**Provided text:**
== == ==
The Piano Tuner of Earthquakes (2005) Movie Script

She's dead.
Holz! Echeverria!
Adolfo's... by the door.
Darling, I promise. Come.
Darling, how was I?
- Sublime.
- Really? Oh, kiss me!
Guess who, Madame?
It has to be him again.
"'Divine one. Ever more tightly
around our two souls
draws the thread
between your voice and my ear."'
"'Yours eternally, Emmanuel Droz."'
- You know what to do.
- Yes. The same as all the others.
He could at least change his florist.
Oh, darling, why worry about it?
I don't even know who the man is.
- Inside or outside?
- Oh! Oh, inside!
Take me!
Ritorno subito.
Ti juro.
'You will sing forever... my cage.'
Don't move!
She's dead.
Holz! Echeverria!
She will never sing...
to your music again.
'My beautiful Lazarus.'
'I've come to lift the stone.'
'To raise your voice.'
Malvina... everything's ready.
All that remains to be addressed... the tuning.
'I'd received a letter. It was signed
"Doctor Emmanuel Droz".'
"'Dear Mr. Fernandez, I wish to obtain
your services most urgently."'
"'I assure you that the work
will be professionally stimulating
and worthy of your skills."'
'He promised me that one of his men
would meet me at the station.'
'As I looked around me, it felt
as though I'd been here before.'
'But when and how I cannot say.'
Emmanuel... the piano tuner is here.
So, how many pianos
does Doctor Droz have?
Pianos? There are no pianos here.
But I'm sure the Doctor will give you
his instructions himself tomorrow.
These are your quarters.
Look. Here we are.
There you are... and here I am.
And over there... are the gardeners.
And here now is the Doctor...
approaching to welcome you
to Villa Azucena.
Don Felisberto Fernandez...
...the Piano Tuner of Earthquakes.
It's unlocked.
'So, no pianos to tune.'
'Has the Doctor brought me here
under false pretences? '
'And that fresco.'
'Was it me stepping
into a painting already painted? '
'The next morning,
Assumpta the housekeeper
escorted me to meet Doctor Droz.'
Mr. Fernandez,
do you believe in dreams?
Yes, I do.
Someone once told me
that certain signs in dreams
could no more explain a dream
than the postman's knock could
explain what's... what's in a letter.
I suppose that would certainly depend
on how hard the postman knocked.
And for how long.
I had a dream last night,
Mr. Fernandez, and it was of you.
I dreamt dogs were chasing me
through the estate.
We ran and ran down rows of trees.
The more I ran,
the more excited the dogs became.
Their noses were at my heels.
And suddenly I stopped.
But the dogs all ran past
and nothing happened.
I... I was...
totally devastated.
Then I looked behind me...
and you were standing there...
...completely rigid.
Asleep... with a handkerchief
in your mouth.
And you were trying
to shout something,
but only saliva dribbled out.
What I'd like to know is, why did you
have a handkerchief in your mouth?
Oh, well.
Why would anyone sleep with
a handkerchief in their mouth anyway?
Look, here we are.
And here's Doctor Droz.
The piano tuner.
And here the last of the replies
to your invitation.
== == ==
**Problem to solve:**
Rewrite the part of the movie script from "Someone once told" up to and including "for how long.", changing "letter" to "parcel".

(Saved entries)
== == ==
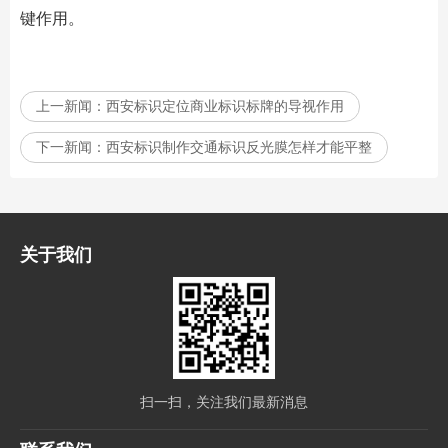
键作用。
上一新闻：
西安标识定位商业标识标牌的导视作用
下一新闻：
西安标识制作交通标识反光膜怎样才能平整
关于我们
扫一扫，关注我们最新消息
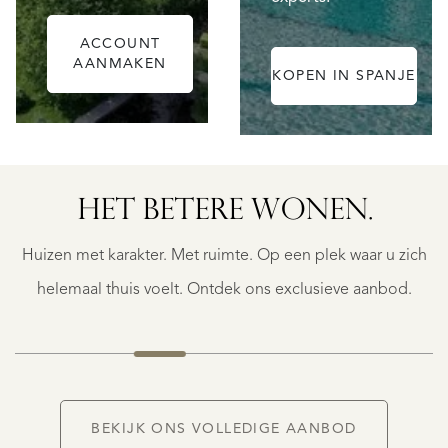
ACCOUNT
AANMAKEN
KOPEN IN SPANJE
ALICANTE
HET BETERE WONEN.
FINCA
RUAYA
Huizen met karakter. Met ruimte. Op een plek waar u zich
€
995.000
helemaal thuis voelt. Ontdek ons exclusieve aanbod.
BEKIJK ONS VOLLEDIGE AANBOD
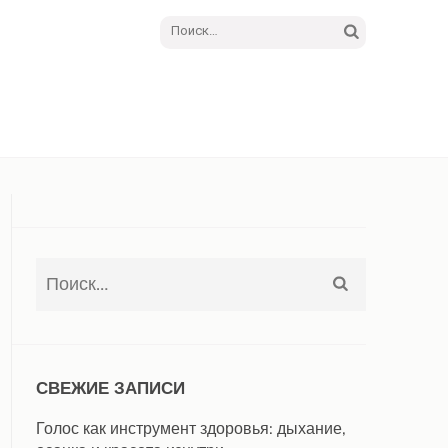
Найти:
Найти:
СВЕЖИЕ ЗАПИСИ
Голос как инструмент здоровья: дыхание,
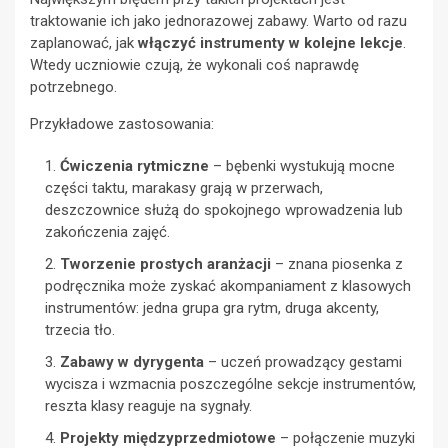
traktowanie ich jako jednorazowej zabawy. Warto od razu
zaplanować, jak
włączyć instrumenty w kolejne lekcje
.
Wtedy uczniowie czują, że wykonali coś naprawdę
potrzebnego.
Przykładowe zastosowania:
Ćwiczenia rytmiczne
– bębenki wystukują mocne
części taktu, marakasy grają w przerwach,
deszczownice służą do spokojnego wprowadzenia lub
zakończenia zajęć.
Tworzenie prostych aranżacji
– znana piosenka z
podręcznika może zyskać akompaniament z klasowych
instrumentów: jedna grupa gra rytm, druga akcenty,
trzecia tło.
Zabawy w dyrygenta
– uczeń prowadzący gestami
wycisza i wzmacnia poszczególne sekcje instrumentów,
reszta klasy reaguje na sygnały.
Projekty międzyprzedmiotowe
– połączenie muzyki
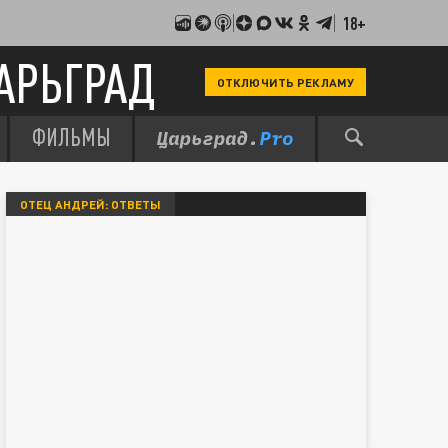
18+
АРЬГРАД
ОТКЛЮЧИТЬ РЕКЛАМУ
ФИЛЬМЫ
ОТЕЦ АНДРЕЙ: ОТВЕТЫ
== == ==
**Your solution:**
Someone once told me
that certain signs in dreams
could no more explain a dream
than the postman's knock could
explain what's... what's in a parcel.
I suppose that would certainly depend
on how hard the postman knocked.
And for how long.